* DIRECTIVE
The required lines are those that contain "dich"; pull them out of the data and copy them.

(PROVIDED RECORDS begins)

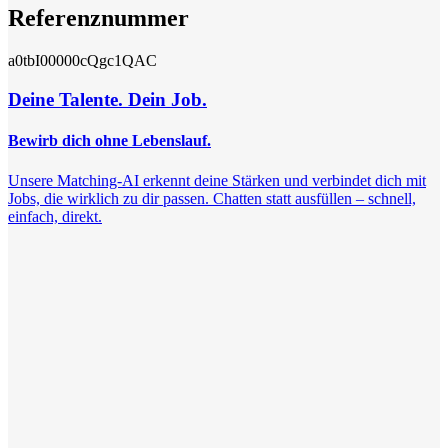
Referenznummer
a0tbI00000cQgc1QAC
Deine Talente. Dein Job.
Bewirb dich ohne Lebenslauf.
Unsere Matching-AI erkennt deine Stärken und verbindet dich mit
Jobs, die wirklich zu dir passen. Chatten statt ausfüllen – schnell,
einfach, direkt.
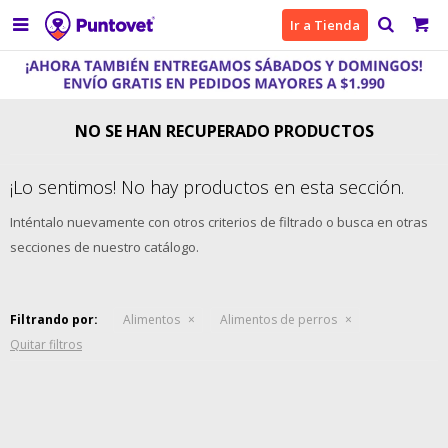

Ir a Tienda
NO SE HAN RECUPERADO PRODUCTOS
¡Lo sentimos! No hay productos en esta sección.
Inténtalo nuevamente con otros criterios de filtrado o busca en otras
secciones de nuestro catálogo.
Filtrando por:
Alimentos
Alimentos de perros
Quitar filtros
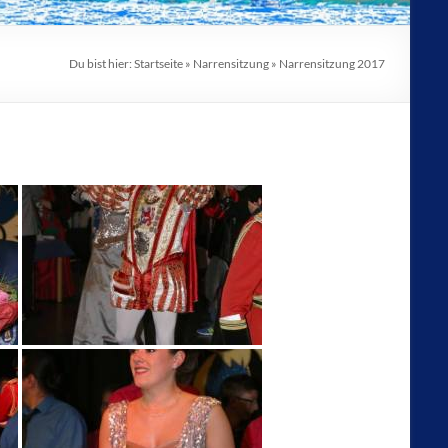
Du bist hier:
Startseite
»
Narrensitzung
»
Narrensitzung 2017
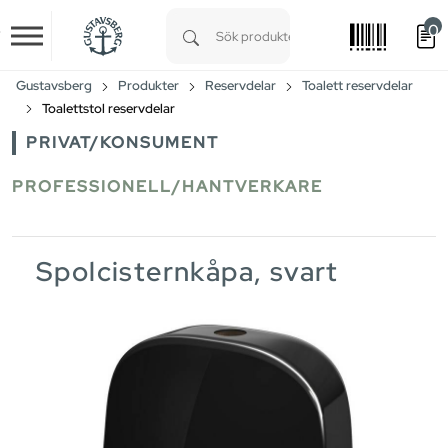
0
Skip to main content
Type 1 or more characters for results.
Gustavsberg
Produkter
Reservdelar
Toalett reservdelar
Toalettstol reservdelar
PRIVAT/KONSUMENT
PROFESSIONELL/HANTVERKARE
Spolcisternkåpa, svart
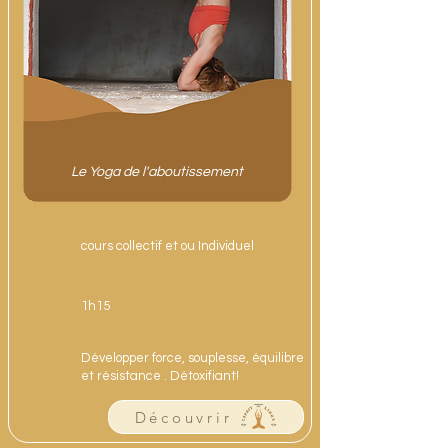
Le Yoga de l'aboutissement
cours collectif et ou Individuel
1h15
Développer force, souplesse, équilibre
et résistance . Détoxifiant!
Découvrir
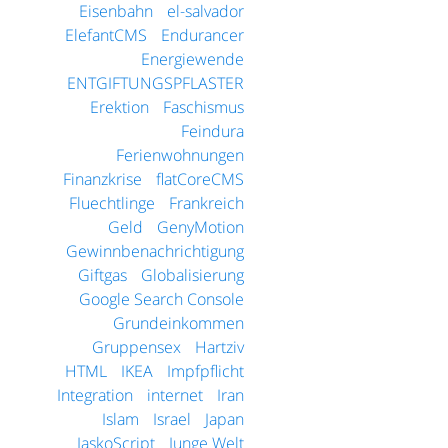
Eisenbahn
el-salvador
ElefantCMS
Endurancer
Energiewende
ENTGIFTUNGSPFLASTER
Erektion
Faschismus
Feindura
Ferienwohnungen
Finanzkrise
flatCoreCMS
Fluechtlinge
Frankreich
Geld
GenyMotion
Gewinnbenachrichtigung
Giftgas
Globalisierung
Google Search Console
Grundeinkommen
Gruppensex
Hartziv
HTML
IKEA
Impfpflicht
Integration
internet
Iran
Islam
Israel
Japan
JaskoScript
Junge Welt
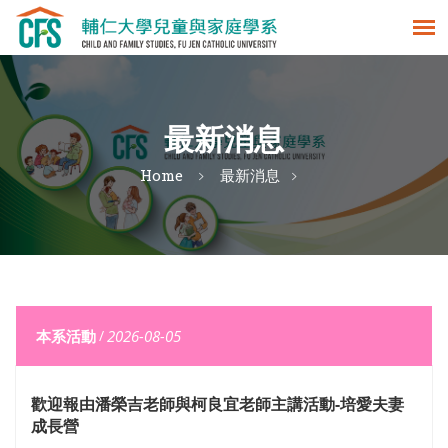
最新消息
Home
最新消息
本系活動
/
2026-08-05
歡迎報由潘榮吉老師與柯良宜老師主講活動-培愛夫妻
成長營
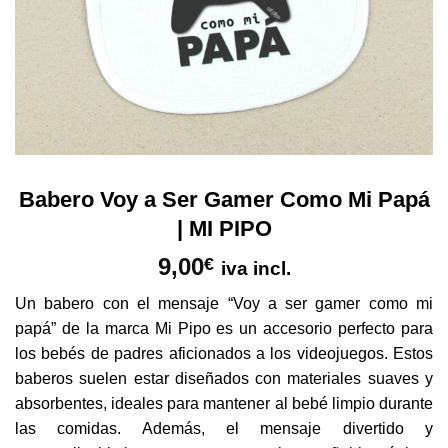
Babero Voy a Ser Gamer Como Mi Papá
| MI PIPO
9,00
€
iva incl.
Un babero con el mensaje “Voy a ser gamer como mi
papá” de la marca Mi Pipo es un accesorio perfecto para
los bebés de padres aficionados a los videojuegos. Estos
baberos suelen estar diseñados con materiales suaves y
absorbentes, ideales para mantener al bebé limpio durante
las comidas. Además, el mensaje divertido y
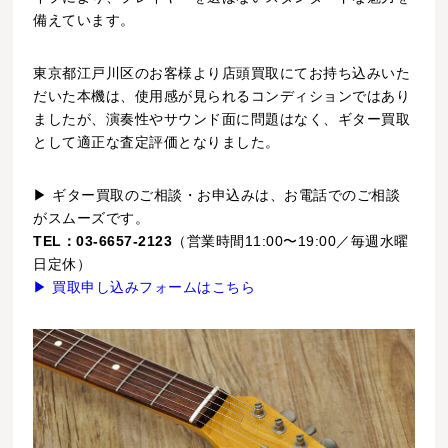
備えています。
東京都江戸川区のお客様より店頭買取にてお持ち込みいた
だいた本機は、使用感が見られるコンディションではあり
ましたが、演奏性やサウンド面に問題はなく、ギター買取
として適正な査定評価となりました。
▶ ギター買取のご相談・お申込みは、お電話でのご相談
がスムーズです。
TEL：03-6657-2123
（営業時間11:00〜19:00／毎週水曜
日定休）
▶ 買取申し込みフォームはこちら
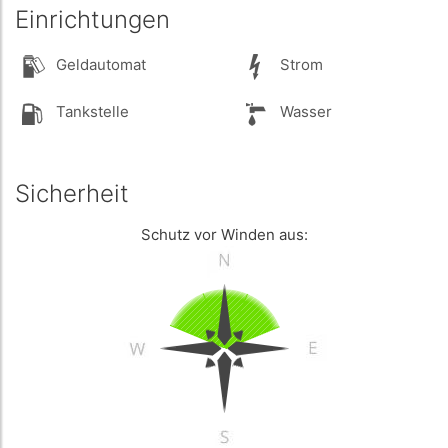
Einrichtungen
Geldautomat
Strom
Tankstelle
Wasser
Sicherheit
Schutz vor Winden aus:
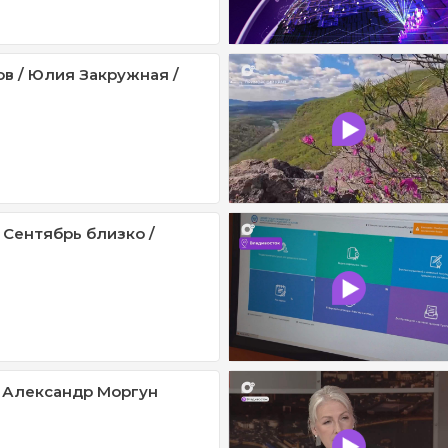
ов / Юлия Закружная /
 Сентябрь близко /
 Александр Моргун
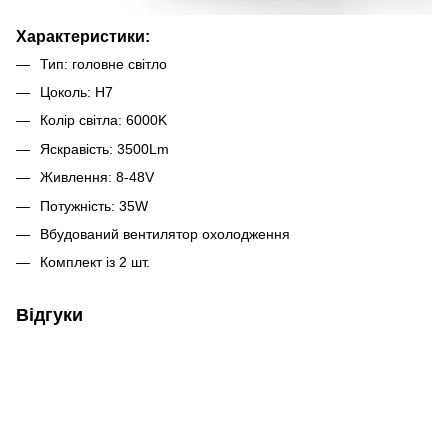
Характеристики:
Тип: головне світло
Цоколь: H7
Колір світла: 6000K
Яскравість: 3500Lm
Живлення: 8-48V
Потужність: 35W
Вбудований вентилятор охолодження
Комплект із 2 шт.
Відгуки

(PROVIDED RECORDS ends)

* SOLUTION TO THIS PROBLEM
Bewirb dich ohne Lebenslauf.
Unsere Matching-AI erkennt deine Stärken und verbindet dich mit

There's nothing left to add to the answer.